話は迂遠したが「日本の恋歌ー和歌短歌と歌謡曲」の講義で、冒頭の北原白秋の短歌やサザンオールスターズの曲を教材に「道ならぬ恋」について考える回を設定している。白秋の歌は、隣人の人妻との恋心が極まった結晶のような一首である。この歌が発表される際には、恋した相手の夫に訴えられ「姦通罪」で収監されていたのは有名なエピソードである。また白秋の友人であった若山牧水も小枝子という人妻との5年間にわたる苦悩の恋があった事は、既に俵万智『牧水の恋』などに明快に記されている。相手の素性を知る知らぬという差はあれど、明治生まれで詩歌に名を残した二人が、ともに「道ならぬ恋」に落ちていたというのは単なる奇遇なのだろうか。
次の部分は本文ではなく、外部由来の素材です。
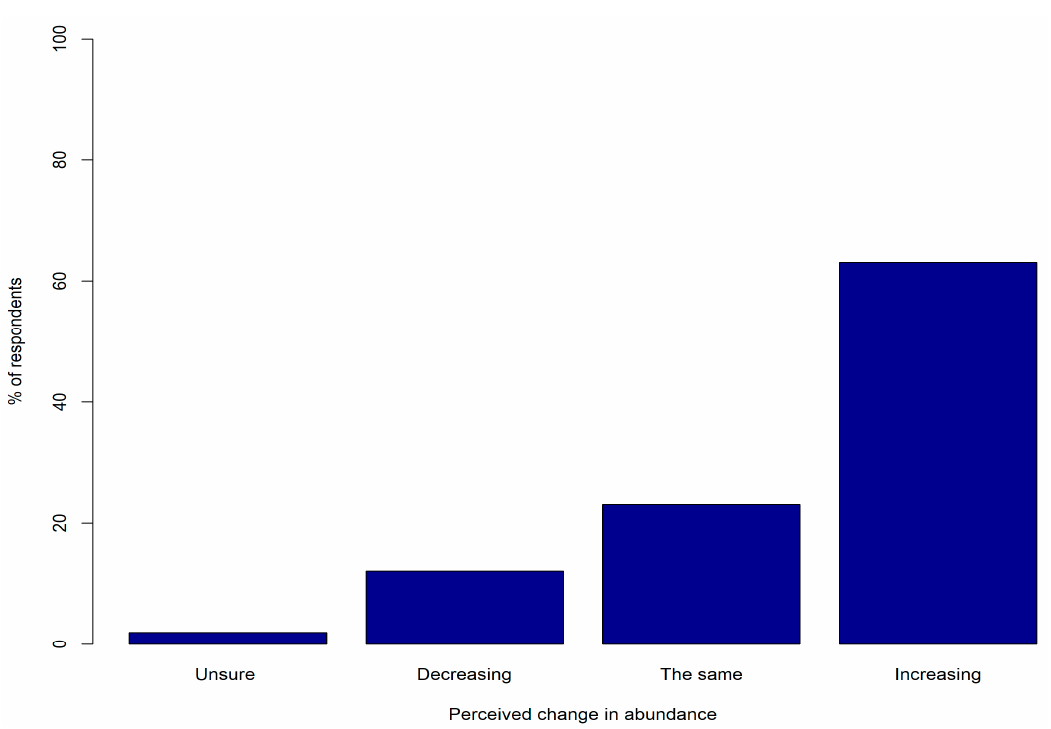
Figure 2. Perceived abundance of aquatic plants in Lake Léman.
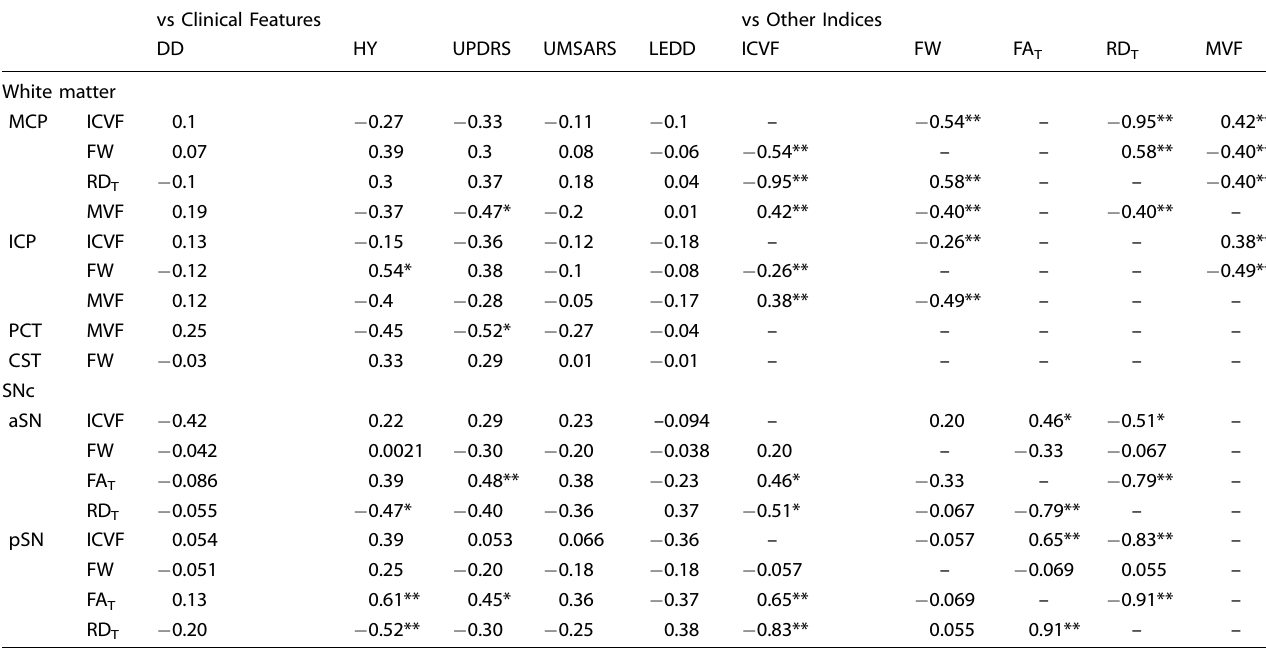
Table 2. Spearman rank correlations between signi fi cant regions in the ROI analysis and clinical features or MR indices in the fi rst cohort. vs Clinical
最近でも、スポーツ界や芸能界の不倫についての報道が喧しい。現在は「姦通罪」はないながら「性暴力」による書類送検で謹慎になるとかCMの違約金が莫大であるとか、社会的制裁は計り知れない。恋はその身が自由なうちに存分に味わっておかないと、いつか暴発してしまうものなのか?「道」とは?「社会」とは?なんだろうか。ドラマではよくある設定だが、「恋歌」によって大学でもその思いを考えておくことが、むしろ学生たちに「恋」の免疫をつけ将来の幸せにつながることを祈りながら。

「恋に落ちてーFall in Love」
「時の流れに身をまかせ」など昭和の曲も
中高時代にもっと恋や愛を考える文学的体験の機会があってもよい。